Mahatma Gandhi Museum was formerly Alfred High School (also known as Mohandas Gandhi High School or Kathiawar High School) in Rajkot was one of the oldest educational institutions in India which was active for 164 years where Mahatma Gandhi studied for a few years.

==History of school==
This school was constructed during British rule in India by political agent Kernel Singh, and was the first English school in the saurashtra (region). Originally called Rajkot English School, it was founded on 17 October 1853, and later became a full-fledged high school. By 1868 it came to be known as Rajkot High School, and was named Alfred High School in 1907. The present buildings of the Alfred High School were built for Kathiawar by the Nawab of Junagadh, Nawab Nawab Sir Muhammad Bahadur Khanji Babi, and was named Prince Alfred, the Duke of Edinburgh, as a memorial. This school was opened in January, 1875 by Sir Philip Wodehouse, Governor of Bombay. Following India's independence in 1947, the school was renamed the "Mohandas Gandhi High School" in honour of Gandhi.

===Mohandas Gandhi===
Mahatma Gandhi graduated from Rajkot High School in 1887 at age 18. Accounts vary on Gandhi's time at the school. Several accounts suggest he was a quiet and academically unremarkable student who did not participate in sports or extracurricular activities. Gandhi said of his schooling, "I had not any high regard for my ability. I was to be astonished whenever I won prizes and scholarships". However, Rajmohan Gandhi suggests that this view comes from a misreading of his "self-deprecating" autobiography. Out of 38 students who had passed the high school entrance examination, Gandhi was one of only two students in his year to matriculate. Following graduation Gandhi enrolled at the Samaldas College in Bhavnagar, where he stayed for one term before travelling to London.

==Museum==

===History===
In 2017, the school was closed and announced that it will be converted into museum. Due to the less student count around 100 where hardly one third attended the school regularly (out of 100). Subsequently the Rajkot municipal corporation decided to close down the school and convert it into a museum so the youngsters can learn about the events that shaped Gandhi's life and shaped India's freedom struggle.

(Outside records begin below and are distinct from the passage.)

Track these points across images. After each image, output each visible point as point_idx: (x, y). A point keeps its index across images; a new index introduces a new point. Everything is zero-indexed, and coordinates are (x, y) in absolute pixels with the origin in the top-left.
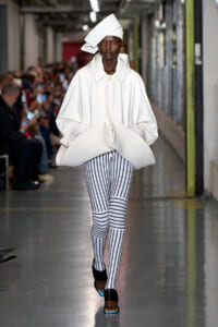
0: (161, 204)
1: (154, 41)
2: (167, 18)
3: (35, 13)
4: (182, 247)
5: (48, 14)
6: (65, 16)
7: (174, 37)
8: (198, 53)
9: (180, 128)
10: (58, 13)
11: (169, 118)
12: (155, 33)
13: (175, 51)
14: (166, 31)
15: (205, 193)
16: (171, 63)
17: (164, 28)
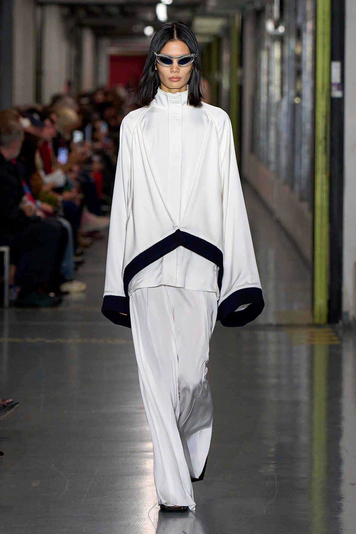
0: (271, 335)
2: (287, 17)
3: (62, 5)
4: (304, 409)
5: (85, 6)
6: (114, 10)
7: (298, 50)
8: (336, 78)
9: (305, 206)
10: (102, 6)
11: (287, 189)
12: (268, 43)
13: (299, 73)
14: (286, 39)
15: (344, 318)
16: (292, 93)
17: (280, 33)
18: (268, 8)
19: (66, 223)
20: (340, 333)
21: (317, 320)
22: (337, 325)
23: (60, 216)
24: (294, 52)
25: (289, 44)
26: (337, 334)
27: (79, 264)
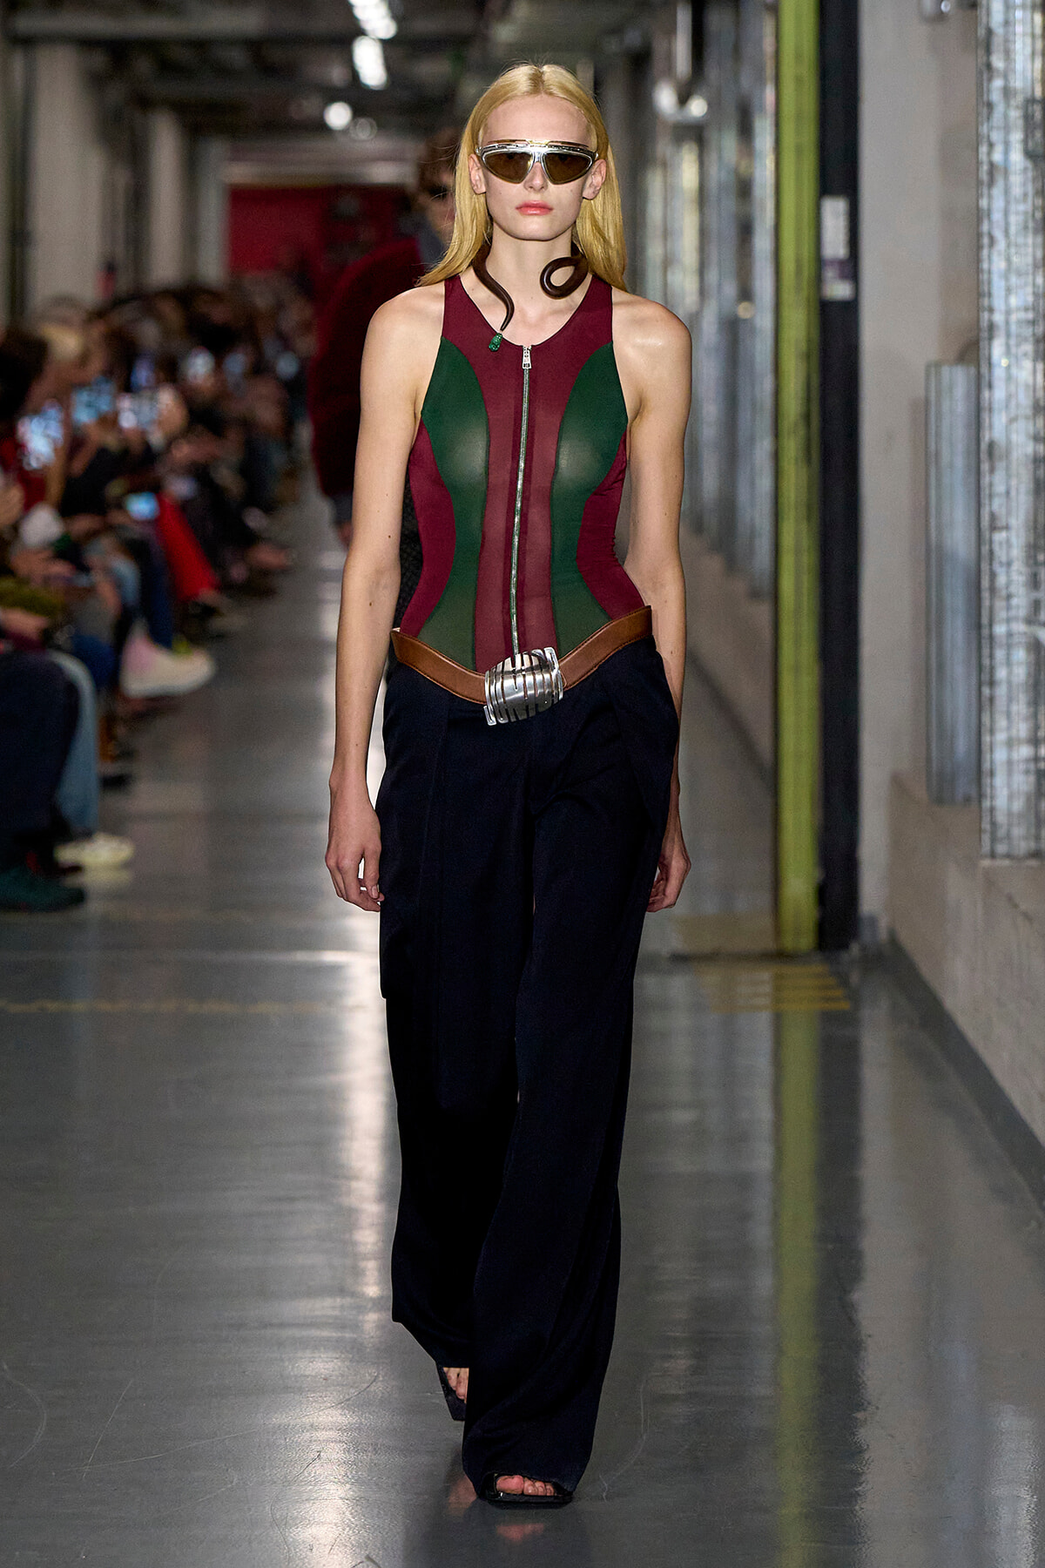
1: (655, 183)
2: (713, 72)
3: (87, 43)
5: (152, 46)
6: (237, 58)
7: (744, 167)
9: (763, 612)
10: (201, 45)
12: (663, 147)
13: (745, 230)
14: (712, 135)
15: (866, 935)
16: (730, 289)
17: (695, 118)
18: (659, 47)
19: (75, 669)
20: (855, 978)
21: (789, 943)
22: (845, 957)
23: (59, 648)
24: (736, 172)
25: (720, 150)
26: (844, 981)
27: (115, 783)
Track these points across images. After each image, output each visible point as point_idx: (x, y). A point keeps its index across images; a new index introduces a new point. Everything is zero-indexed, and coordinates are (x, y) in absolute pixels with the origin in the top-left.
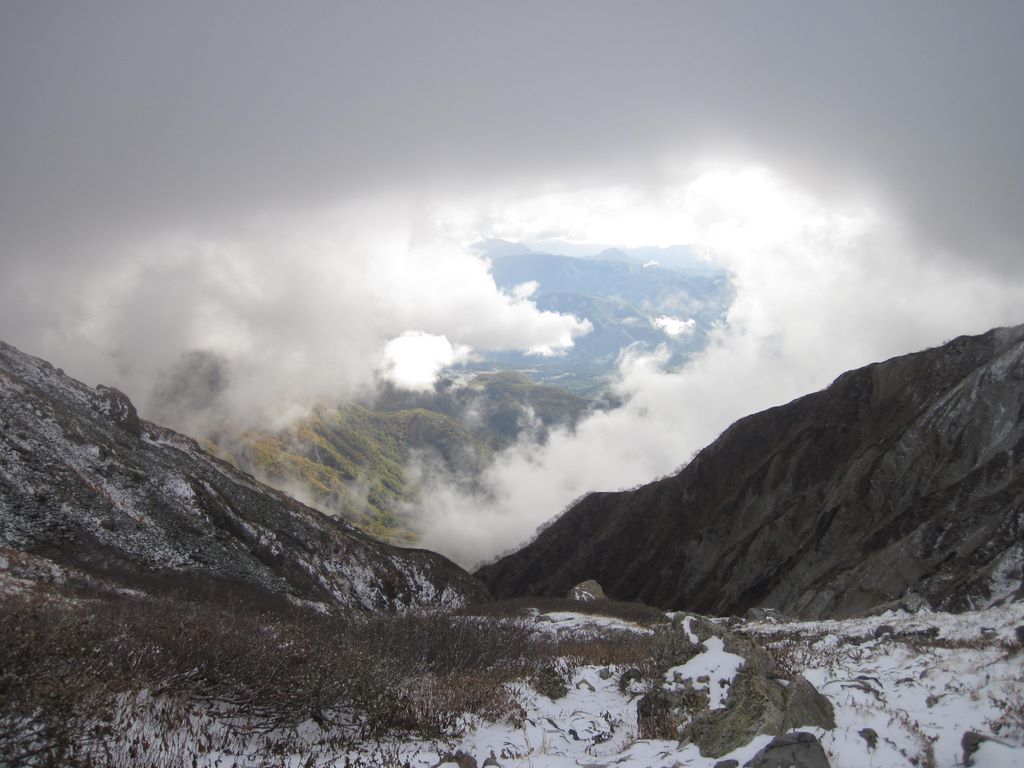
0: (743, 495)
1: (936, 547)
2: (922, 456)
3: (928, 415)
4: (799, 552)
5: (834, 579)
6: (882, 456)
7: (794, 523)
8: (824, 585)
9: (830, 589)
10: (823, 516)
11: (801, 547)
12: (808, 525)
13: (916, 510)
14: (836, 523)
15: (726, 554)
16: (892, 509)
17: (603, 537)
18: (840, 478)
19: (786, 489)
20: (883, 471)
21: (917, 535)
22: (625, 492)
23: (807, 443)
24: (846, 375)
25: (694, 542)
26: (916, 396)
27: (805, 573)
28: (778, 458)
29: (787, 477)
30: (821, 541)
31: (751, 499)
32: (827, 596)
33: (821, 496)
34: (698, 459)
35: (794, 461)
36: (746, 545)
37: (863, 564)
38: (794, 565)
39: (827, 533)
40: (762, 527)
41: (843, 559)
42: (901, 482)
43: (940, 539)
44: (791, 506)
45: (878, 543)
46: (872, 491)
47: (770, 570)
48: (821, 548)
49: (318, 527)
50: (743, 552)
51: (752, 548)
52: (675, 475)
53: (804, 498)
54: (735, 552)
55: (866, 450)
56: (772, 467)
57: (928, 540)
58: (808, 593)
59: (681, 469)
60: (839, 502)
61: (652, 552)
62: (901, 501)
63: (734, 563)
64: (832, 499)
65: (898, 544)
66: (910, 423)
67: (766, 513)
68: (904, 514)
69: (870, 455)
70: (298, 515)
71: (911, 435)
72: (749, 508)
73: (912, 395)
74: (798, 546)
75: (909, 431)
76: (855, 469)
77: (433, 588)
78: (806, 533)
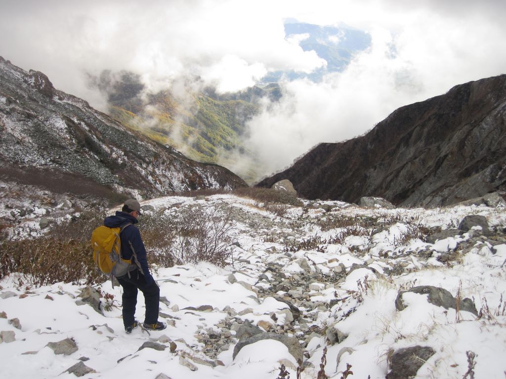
0: (398, 146)
1: (497, 177)
2: (494, 130)
3: (498, 109)
4: (426, 177)
5: (442, 191)
6: (472, 130)
7: (424, 162)
8: (437, 194)
9: (440, 196)
10: (439, 159)
11: (426, 174)
12: (431, 163)
13: (488, 158)
14: (445, 163)
15: (387, 176)
16: (475, 157)
17: (326, 165)
18: (449, 140)
19: (421, 144)
20: (472, 137)
21: (488, 171)
22: (339, 143)
23: (433, 121)
24: (456, 87)
25: (372, 170)
26: (493, 99)
27: (427, 187)
28: (418, 128)
29: (422, 138)
30: (437, 172)
31: (402, 149)
32: (438, 199)
33: (439, 148)
34: (376, 128)
35: (426, 130)
36: (398, 172)
37: (458, 184)
38: (422, 184)
39: (440, 168)
40: (407, 163)
41: (448, 182)
42: (482, 143)
43: (500, 173)
44: (422, 153)
45: (467, 174)
46: (465, 147)
47: (410, 185)
48: (437, 175)
49: (154, 150)
50: (397, 176)
51: (401, 174)
52: (364, 135)
53: (430, 149)
54: (392, 175)
55: (464, 126)
56: (414, 132)
57: (493, 174)
58: (428, 197)
59: (367, 132)
60: (448, 152)
61: (351, 174)
62: (481, 153)
63: (392, 181)
64: (445, 150)
65: (477, 175)
66: (489, 113)
67: (410, 156)
68: (482, 159)
69: (466, 128)
70: (143, 143)
71: (488, 119)
72: (401, 153)
73: (491, 98)
74: (425, 173)
75: (488, 117)
76: (457, 136)
77: (218, 185)
78: (430, 167)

The project was finished at the approx cost of ₹26 crores (₹260 millions).

On 30 September 2018, then Hon. Prime Minister of India Shree Narendra Modi along with Chief Minister of Gujarat Shree Vijay Rupani and Deputy Chief Minister Shree Nitin Patel inaugurated the museum as celebration of 150th birth anniversary of Gandhiji. The museum is operated jointly by Rajkot Municipal Corporation (RMC) and Gujarat Tourism.

===Features===
The museum has repurposed school rooms into galleries totaling at 39. Visitor navigate sequentially through each gallery where dedicated narrator guides and depicts briefly. Ground floor has 18 & top floor consists of 21 such galleries.

Galleries are equipped with modern technology including air-conditioned rooms, sensor-aware models, projectors with audio speakers, touch screen kiosks with headphones, 3D models and different lighting. Light and sound show is regular occurrence after sunset, making it more attractive to children. Along with galleries museum also has following amenities:

- Museum guide
- Ticket counter & Cloakroom
- Helpdesk
- Library
- Children Area
- ATM
- Parking
- Toilet
- Garden
- Food Court

===3D Projection Mapping Show===
The Mahatma Gandhi Museum also features a 3D Projection Mapping Show that narrates the life, values, and message of Mahatma Gandhi. The show uses advanced 3D building-mapping projection technology combined with laser projection, synchronized sound, and light effects to create an immersive visual experience for visitors.